Our image data (ximage->data) is allocated just before the XImage contents, and so we overwrite the ximage->data pointer with our data to create this primitive.


This can be an absolute write-what-where primitive.


Again, switching from a 64-bit binary to 32-bit. The rest of the exploitation will focus on Debian 12 32-bit.


The XImage structure on 32-bit is 88 bytes long. Let’s try changing the size of our overflowing buffer to 88: Contrary to the 64-bit primitive, on 32-bit our overflowing buffer is allocated after the target XImage object.


The ximage->data allocation will be adjacent to the XImage structure, but in the reverse order (a bit after the XImage address).
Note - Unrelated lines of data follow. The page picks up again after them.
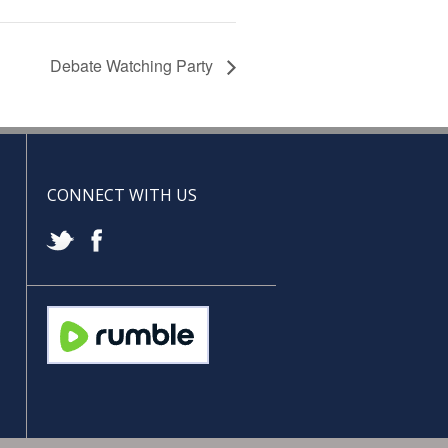
Debate Watching Party
CONNECT WITH US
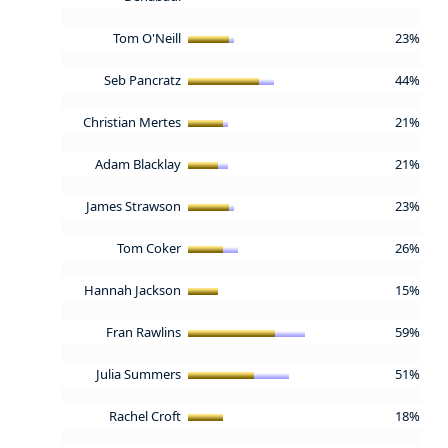
Tom O'Neill
23%
Seb Pancratz
44%
Christian Mertes
21%
Adam Blacklay
21%
James Strawson
23%
Tom Coker
26%
Hannah Jackson
15%
Fran Rawlins
59%
Julia Summers
51%
Rachel Croft
18%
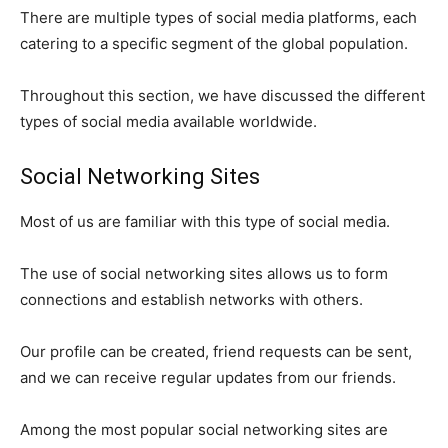
There are multiple types of social media platforms, each
catering to a specific segment of the global population.
Throughout this section, we have discussed the different
types of social media available worldwide.
Social Networking Sites
Most of us are familiar with this type of social media.
The use of social networking sites allows us to form
connections and establish networks with others.
Our profile can be created, friend requests can be sent,
and we can receive regular updates from our friends.
Among the most popular social networking sites are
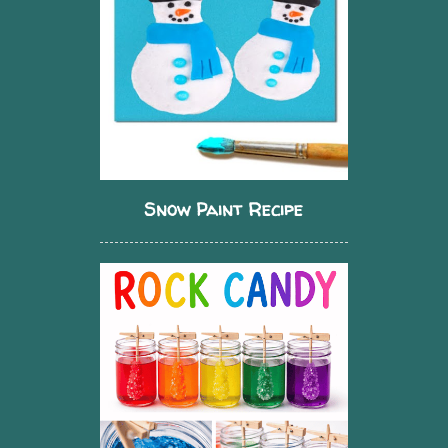
Snow Paint Recipe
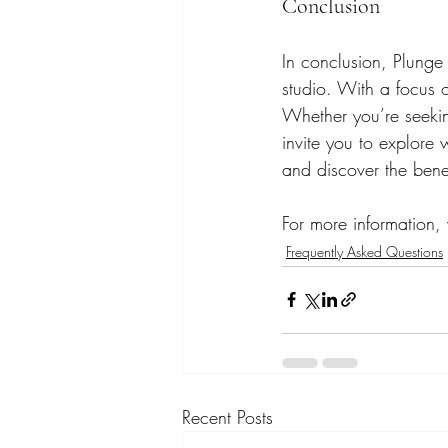
Conclusion
In conclusion, Plunge
studio. With a focus 
Whether you’re seekin
invite you to explore 
and discover the bene
For more information, v
Frequently Asked Questions
Recent Posts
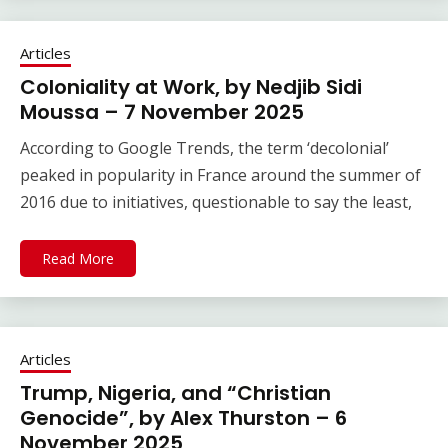
Articles
Coloniality at Work, by Nedjib Sidi
Moussa – 7 November 2025
According to Google Trends, the term ‘decolonial’
peaked in popularity in France around the summer of
2016 due to initiatives, questionable to say the least,
Read More
Articles
Trump, Nigeria, and “Christian
Genocide”, by Alex Thurston – 6
November 2025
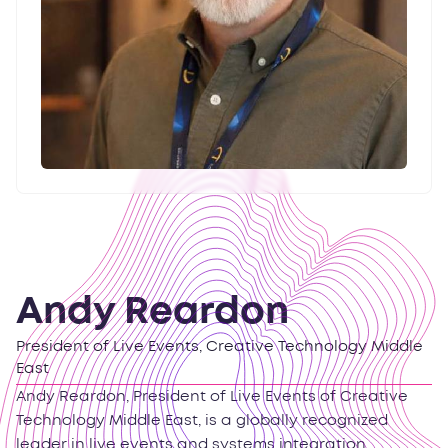
Andy Reardon
President of Live Events, Creative Technology Middle
East
Andy Reardon, President of Live Events of Creative
Technology Middle East, is a globally recognized
leader in live events and systems integration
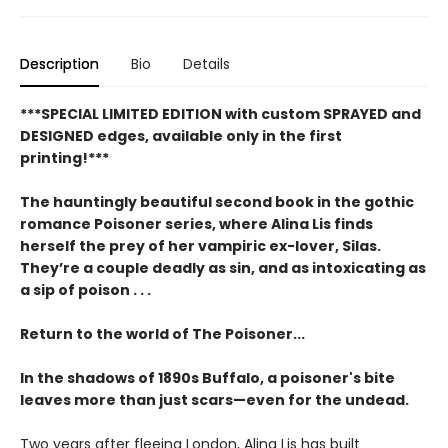
Description
Bio
Details
***SPECIAL LIMITED EDITION with custom SPRAYED and
DESIGNED edges, available only in the first
printing!***
The hauntingly beautiful second book in the gothic
romance Poisoner series, where Alina Lis finds
herself the prey of her vampiric ex-lover, Silas.
They’re a couple deadly as sin, and as intoxicating as
a sip of poison . . .
Return to the world of The Poisoner...
In the shadows of 1890s Buffalo, a poisoner's bite
leaves more than just scars—even for the undead.
Two years after fleeing London, Alina Lis has built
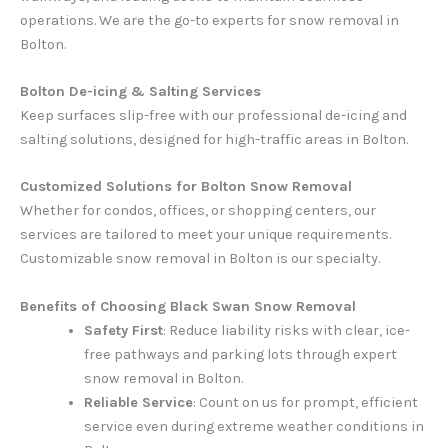
operations. We are the go-to experts for snow removal in
Bolton.
Bolton De-icing & Salting Services
Keep surfaces slip-free with our professional de-icing and
salting solutions, designed for high-traffic areas in Bolton.
Customized Solutions for Bolton Snow Removal
Whether for condos, offices, or shopping centers, our
services are tailored to meet your unique requirements.
Customizable snow removal in Bolton is our specialty.
Benefits of Choosing Black Swan Snow Removal
Safety First
: Reduce liability risks with clear, ice-
free pathways and parking lots through expert
snow removal in Bolton.
Reliable Service
: Count on us for prompt, efficient
service even during extreme weather conditions in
Therefore – our overflown buffer will not be behind our target XImage structure, and our exploitation won’t work.


Using debug prints:

Using debug prints


Now, let’s groom the heap using an allocation primitive.


There are 4 pixel allocations using the following calculation:

sizeof(Pixel) * ncolors


On 32-bit, sizeof(Pixel) equals 4.


Let’s change the file to have only 22 colors, to achieve our needed 88 bytes (22*4).


Changing to 22 colors will still not help us overwrite the XImage object.


Using debug prints:


Using debug prints


In the case of sxpm, this led us to a dead-end (It would be better to create a new exploitation primitive) however this chain of primitives might be relevant in different exploitation scenarios.


In which cases can CVE-2023-43787 be triggered?

Any application or library that uses libXPM to parse externally-supplied XPM images, can trigger CVE-2023-43787 with the use of the following vulnerable libXPM exported functions:

XpmCreateImageFromXpmImage
XpmCreateImageFromBuffer
XpmCreateImageFromData
XpmCreatePixmapFromXpmImage
XpmCreatePixmapFromBuffer
XpmCreatePixmapFromData
XpmReadFileToImage
XpmReadFileToPixmap


For example, sxpm is a CLI utility that is used to display XPM images on the screen. The vulnerability can be triggered via sxpm with a simple command line –

sxpm attacker_image.xpm


This utility calls the vulnerable xpmCreatePixmapFromImage libXpm function, which then calls the vulnerable libX11 functions XPutImage then PutSubImage.